How Do You Ask Questions Of Data Using APIs?

I’m preparing to publish a bunch of transit related data as APIs, for us across a number of applications from visualizations to conversation interfaces like bots and voice-enablement. As I’m learning about the data, publishing it as unsophisticated CRUD APIs, I’m thinking deeply about how I would enable others to ask questions of this data using web APIs. I’m thinking about the hard work of deriving visual meaning from specific questions, all the way to how would you respond to an Alexa query regarding transit data in less than a second. Going well beyond what CRUD gives us when we publish our APIs and taking things to the next level.

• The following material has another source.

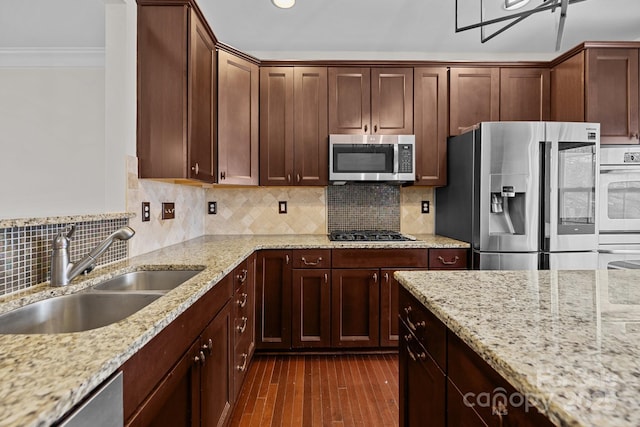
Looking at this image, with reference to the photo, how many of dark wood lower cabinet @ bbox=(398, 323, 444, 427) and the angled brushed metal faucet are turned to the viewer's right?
1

Knowing the technology sector, the first response I’ll get is machine learning! You take all your data, and you train up some machine learning models, put some natural language process to work, and voila, you have your answer to how you provide answers. I think this is a sensible approach to many data sets, and for organizations who have the machine learning skills and resources at their disposal. There are also a growing number of SaaS solutions for helping put machine learning work to answer complex questions that might be asked of large databases. Machine learning is definitely part of the equation for me, but I’m not convinced it is the answer in all situations, and it might not always yield the correct answers we are always looking for.

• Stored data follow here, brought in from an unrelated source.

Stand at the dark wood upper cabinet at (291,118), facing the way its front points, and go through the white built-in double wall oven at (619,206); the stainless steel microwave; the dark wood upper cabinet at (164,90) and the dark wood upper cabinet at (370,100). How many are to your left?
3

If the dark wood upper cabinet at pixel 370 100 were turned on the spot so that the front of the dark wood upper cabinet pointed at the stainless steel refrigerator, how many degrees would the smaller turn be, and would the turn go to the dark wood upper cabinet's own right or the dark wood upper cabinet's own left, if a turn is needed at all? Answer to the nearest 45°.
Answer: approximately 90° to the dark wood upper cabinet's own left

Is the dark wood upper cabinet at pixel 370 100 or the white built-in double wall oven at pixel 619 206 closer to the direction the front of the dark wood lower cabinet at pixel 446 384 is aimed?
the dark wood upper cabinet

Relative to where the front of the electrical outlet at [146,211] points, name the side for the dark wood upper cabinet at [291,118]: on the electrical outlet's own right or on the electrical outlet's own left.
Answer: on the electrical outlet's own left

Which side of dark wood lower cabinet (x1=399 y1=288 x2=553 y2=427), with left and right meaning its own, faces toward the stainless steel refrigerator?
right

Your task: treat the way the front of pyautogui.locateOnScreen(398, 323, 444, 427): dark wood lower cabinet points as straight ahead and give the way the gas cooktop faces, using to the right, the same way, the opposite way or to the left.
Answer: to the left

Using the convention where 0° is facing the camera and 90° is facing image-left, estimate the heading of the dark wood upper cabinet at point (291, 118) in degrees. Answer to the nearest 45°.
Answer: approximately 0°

After machine learning, and first on my list of solutions to this challenge is API design. How can I enable a domain expert to pull out the meaningful questions that will be asked of data, and expose as simple API paths, allowing consumers to easily get at the answers to questions. I’m a big fan of this approach because I feel like the chance we will get right answers to questions will be greater, and the APIs will help consumers understand what questions they might want to be asking, even when they are not domain experts. This approach might be more labor intensive than the magic of machine learning, but I feel like it will produce much higher quality results, and better serve the objectives I have for making data available for querying. Plus, this is a lower impact solution, allowing more people to implement, who might not have the machine learning skills or resources at their disposal. API design using low-cost web technology, makes for very accessible solutions.

Whether you go the machine learning or artisanal domain expert API design route, there has to be a feedback loop in place to help improve the questions being asked, as well as the answers being given. If there is no feedback loop, the process will never be improved. This is what APIs excel at when you do them properly. The savvy API platform providers have established feedback loops for API consumers, and their users to correct answers when they are wrong, learn how to ask new types of questions, and improve upon the entire question and answer life cycle. I don’t care whether you are going the machine learning route, or the API design route, you have to have a feedback loop in place to make this work as expected. Otherwise it is a closed loop system, and unlikely to give the answers people are looking for.

For now, I’m leaning heavily on the API design route to allow for my consumers to ask questions of the data I’m publishing as APIs. I’m convinced of my ability to ask some sensible questions of the data, and expose as simple URLs that anyone can query, and then evolve forward and improve upon as time passes. I just don’t have the time and resources to invest in the machine learning route at this point. As the leading machine learning platforms evolve, or as I generate more revenue to be able to invest in these solutions I may change my tune. However, for now I’ll just keep publishing data as simple web APIs, and crafting meaningful paths that allow people to ask questions of some of the data I’m coming across locked up in zip files, spreadsheets, and databases.